In Barcelona, where Benedict arrives Saturday night, hundreds of people staged a peaceful nighttime rally Thursday against the visit, with banners decrying everything from the cost of hosting the pope to the pedophile priest scandal that has rocked the Vatican.

The centerpiece of Benedict's visit to Barcelona is the dedication Sunday of one of Spain's greatest architectural marvels, Antoni Gaudi's Sagrada Familia church.

The Vatican says the Mass in Barcelona could draw as many as 100,000 people who will witness as the church — over 100 years in construction and still unfinished — is declared a basilica.
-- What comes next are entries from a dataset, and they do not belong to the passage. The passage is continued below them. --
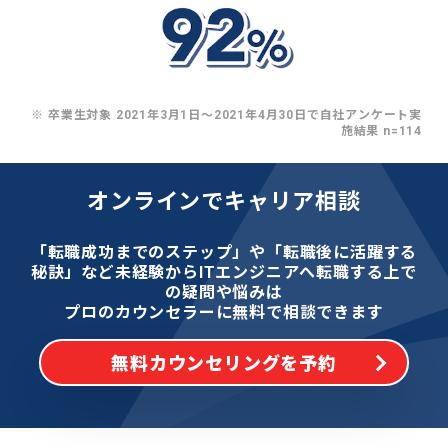
※ 卒業生対象 2021年3月1日〜2021年4月30日で自社アンケート実
施結果 n=114
オンラインでキャリア相談
「転職成功までのステップ」や「転職後に活躍する
秘訣」など
未経験からITエンジニアへ転職する上で
の疑問や悩みは
プロのカウンセラーに無料で相談できます
無料カウンセリングを予約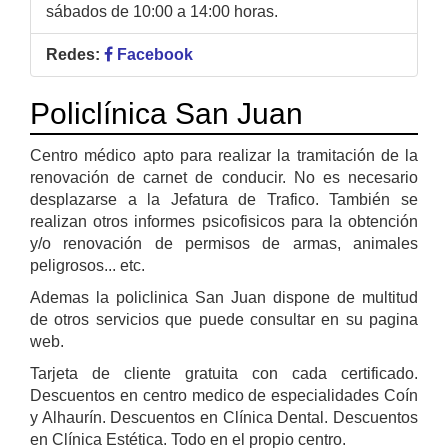
sábados de 10:00 a 14:00 horas.
Redes:
Facebook
Policlínica San Juan
Centro médico apto para realizar la tramitación de la
renovación de carnet de conducir. No es necesario
desplazarse a la Jefatura de Trafico. También se
realizan otros informes psicofisicos para la obtención
y/o renovación de permisos de armas, animales
peligrosos... etc.
Ademas la policlinica San Juan dispone de multitud
de otros servicios que puede consultar en su pagina
web.
Tarjeta de cliente gratuita con cada certificado.
Descuentos en centro medico de especialidades Coín
y Alhaurín. Descuentos en Clínica Dental. Descuentos
en Clínica Estética. Todo en el propio centro.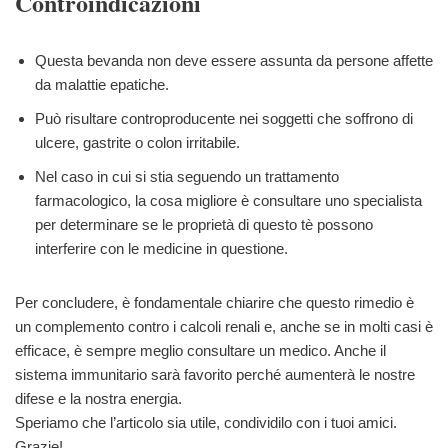
Controindicazioni
Questa bevanda non deve essere assunta da persone affette
da malattie epatiche.
Può risultare controproducente nei soggetti che soffrono di
ulcere, gastrite o colon irritabile.
Nel caso in cui si stia seguendo un trattamento
farmacologico, la cosa migliore è consultare uno specialista
per determinare se le proprietà di questo tè possono
interferire con le medicine in questione.
Per concludere, è fondamentale chiarire che questo rimedio è
un complemento contro i calcoli renali e, anche se in molti casi è
efficace, è sempre meglio consultare un medico. Anche il
sistema immunitario sarà favorito perché aumenterà le nostre
difese e la nostra energia.
Speriamo che l’articolo sia utile, condividilo con i tuoi amici.
Grazie!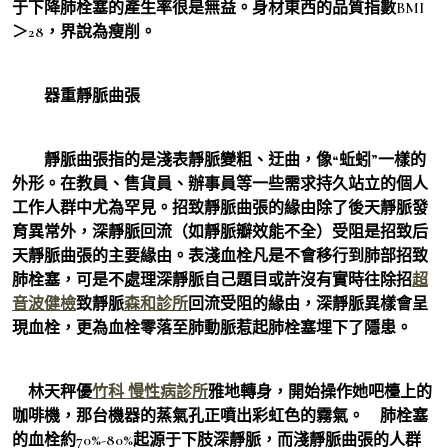
于下降肺栓塞的產生率很是無益。身材東西的品質指數BMI
＞28，界說為瘦削。
器重靜脈曲張
靜脈曲張指的是淺表靜脈變粗、迂曲，像“蚯蚓”一樣的
外形。在教員、售貨員、辦事員等一些需求持久站立的個人
工作人群中尤為罕見。招致靜脈曲張的緣由除了後天靜脈發
育異常外，深靜脈回流（如靜脈瓣效能不全）受阻是招致后
天靜脈曲張的主要緣由。表淺血栓凡是不會移行到肺部招致
肺栓塞，可是不處理深靜脈自己題目或許沒有實時往除招
超
音波健檢
致靜脈
森和診所
回流受阻的緣由，深靜脈異樣會呈
現血栓，更為血栓零落至肺動脈惹起肺栓塞埋下了隱患。
林天秤優
竹科 慢性病診所
雅地轉身，開始操作她吧檯上的
咖啡機，那台機器的蒸氣孔正噴出彩虹色的霧氣。 肺栓塞
的血栓約70%-80%起源于下肢深靜脈，而淺靜脈曲張的人群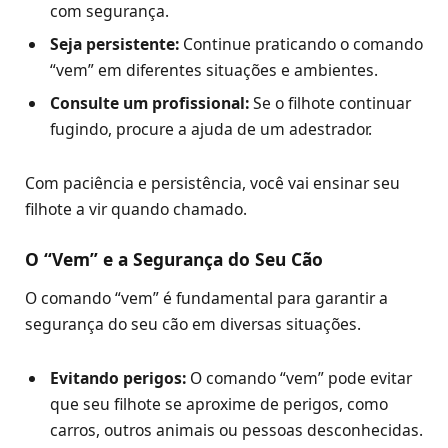
com segurança.
Seja persistente:
Continue praticando o comando
“vem” em diferentes situações e ambientes.
Consulte um profissional:
Se o filhote continuar
fugindo, procure a ajuda de um adestrador.
Com paciência e persistência, você vai ensinar seu
filhote a vir quando chamado.
O “Vem” e a Segurança do Seu Cão
O comando “vem” é fundamental para garantir a
segurança do seu cão em diversas situações.
Evitando perigos:
O comando “vem” pode evitar
que seu filhote se aproxime de perigos, como
carros, outros animais ou pessoas desconhecidas.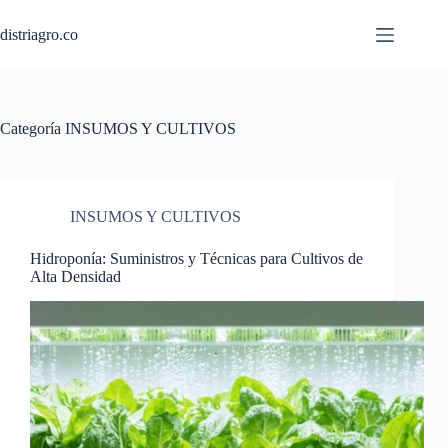
Saltar
al
distriagro.co
contenido
Categoría
INSUMOS Y CULTIVOS
INSUMOS Y CULTIVOS
Hidroponía: Suministros y Técnicas para Cultivos de
Alta Densidad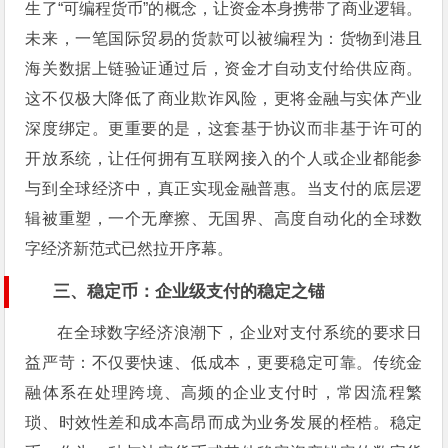
生了“可编程货币”的概念，让资金本身携带了商业逻辑。
未来，一笔国际贸易的货款可以被编程为：货物到港且
海关数据上链验证通过后，资金才自动支付给供应商。
这不仅极大降低了商业欺诈风险，更将金融与实体产业
深度绑定。更重要的是，这套基于协议而非基于许可的
开放系统，让任何拥有互联网接入的个人或企业都能参
与到全球经济中，真正实现金融普惠。当支付的底层逻
辑被重塑，一个无摩擦、无国界、高度自动化的全球数
字经济新范式已然拉开序幕。
三、稳定币：企业级支付的稳定之锚
在全球数字经济浪潮下，企业对支付系统的要求日
益严苛：不仅要快速、低成本，更要稳定可靠。传统金
融体系在处理跨境、高频的企业支付时，常因流程繁
琐、时效性差和成本高昂而成为业务发展的桎梏。稳定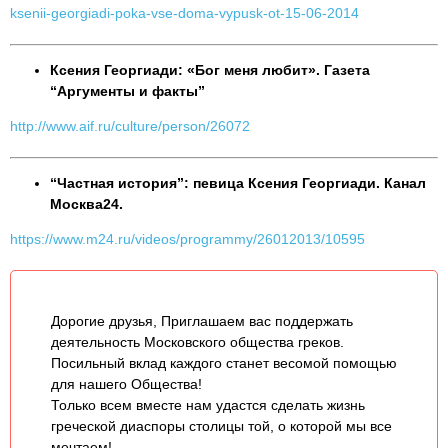
ksenii-georgiadi-poka-vse-doma-vypusk-ot-15-06-2014
Ксения Георгиади: «Бог меня любит». Газета
“Аргументы и факты”
http://www.aif.ru/culture/person/26072
“Частная история”: певица Ксения Георгиади. Канал
Москва24.
https://www.m24.ru/videos/programmy/26012013/10595
Дорогие друзья, Приглашаем вас поддержать
деятельность Московского общества греков.
Посильный вклад каждого станет весомой помощью
для нашего Общества!
Только всем вместе нам удастся сделать жизнь
греческой диаспоры столицы той, о которой мы все
мечтаем!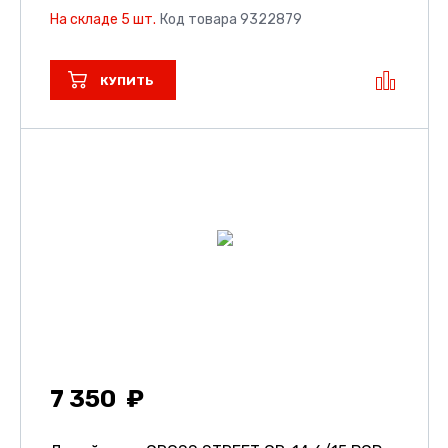
На складе 5 шт.
Код товара 9322879
КУПИТЬ
7 350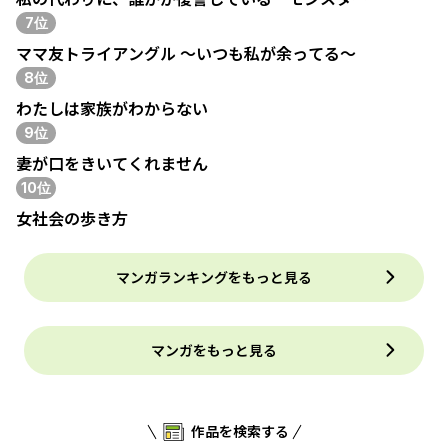
7位
ママ友トライアングル ～いつも私が余ってる～
8位
わたしは家族がわからない
9位
妻が口をきいてくれません
10位
女社会の歩き方
マンガランキングをもっと見る
マンガをもっと見る
作品を検索する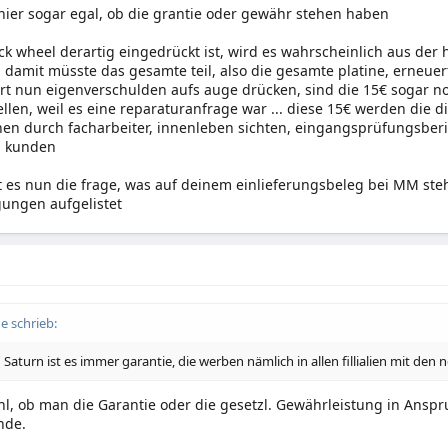
 hier sogar egal, ob die grantie oder gewähr stehen haben
ck wheel derartig eingedrückt ist, wird es wahrscheinlich aus der 
 damit müsste das gesamte teil, also die gesamte platine, erneue
ort nun eigenverschulden aufs auge drücken, sind die 15€ sogar no
llen, weil es eine reparaturanfrage war ... diese 15€ werden die d
en durch facharbeiter, innenleben sichten, eingangsprüfungsber
m kunden
st es nun die frage, was auf deinem einlieferungsbeleg bei MM steh
gungen aufgelistet
e schrieb:
aturn ist es immer garantie, die werben nämlich in allen fillialien mit den 
hl, ob man die Garantie oder die gesetzl. Gewährleistung in Anspr
nde.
Gaudi, one of Catalan's star modernist architects, was killed in 1926 when he was run over by a tram, leaving his life's work woefully unfinished. He is on the path to possible sainthood, though Benedict isn't expected to make any major announcements during his visit, Vatican officials say.

Thousands of gays and lesbians plan a kiss-in in the pope's presence as he leaves the grounds of the city's actual cathedral on Sunday morning, puckering up en masse to protest the conservative pontiff, whose opposition to gay marriage is well known.

The protests are clear indications of how the influence of the Catholic Church in Spain has waned in the decades since conservative dictator Francisco Franco died in 1975. After Franco's rigid social and political constraints came an explosion of hedonism and cultural vigor that has horrified the Vatican and spurred this second of three planned trips by Benedict to the country.

For many liberal Spaniards, though, the church's association with the Franco regime has been a cause for much of the alienation.